Poultry farmers across the UK (England, Scotland and Wales) are braced for incoming new lockdown-style measures on their farms to control the spread of bird flu.
The Influenza in question is H5N8, a “highly pathogenic” strain that’s currently prominent in the regions of Cheshire, Devon, Gloucestershire and Hertfordshire. As of now, it’s been detected in wild bird populations and two broiler chicken farms, where all the birds are in the process of being culled.
Farmers are required to restrict access for non-essential people, remove any elements that can potentially attract wild birds and ensure workers are regularly disinfecting footwear and changing clothes. Those found to not be complying face up to either three months in prison or unlimited fines, as announced by the Department for Environment, Food and Rural Affairs (Defra).

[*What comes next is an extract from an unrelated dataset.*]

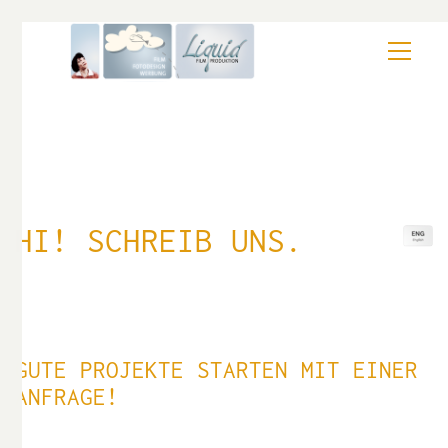
HI! SCHREIB UNS.
GUTE PROJEKTE STARTEN MIT EINER
ANFRAGE!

However, the speed of the spread of outbreaks in Europe over the past few weeks has blindsided the industry, with hundreds of thousands of birds culled across Germany and the Netherlands.
Similarly, thousands of dead wild birds were reportedly found on the north-west coast of Germany last week, most likely infected with bird flu.
British Poultry Council chief executive Richard Griffiths explained that Avian Influenza is a significant threat to the poultry industry and he is in favour of the new restrictive measures to minimise risks of a larger and wider outbreak.
“It is an incredibly difficult situation for farmers and producers if they get a case of avian influenza (AI), so the controls and their costs are made to be as fair as they can be. For instance, farmers are compensated for the culling of healthy birds as part of AI controls. The system is as fair as it possibly can be, given the nature of the situation.”
Public Health England (PHE) communicated that the risk to public health from the virus is very low and that properly cooked poultry and poultry products, including eggs, are safe to eat.
PHE said: “Our advice regarding contact with wild birds remains the same – make sure to wash your hands thoroughly with soap after coming into contact with any animal and do not touch any sick or dead birds.”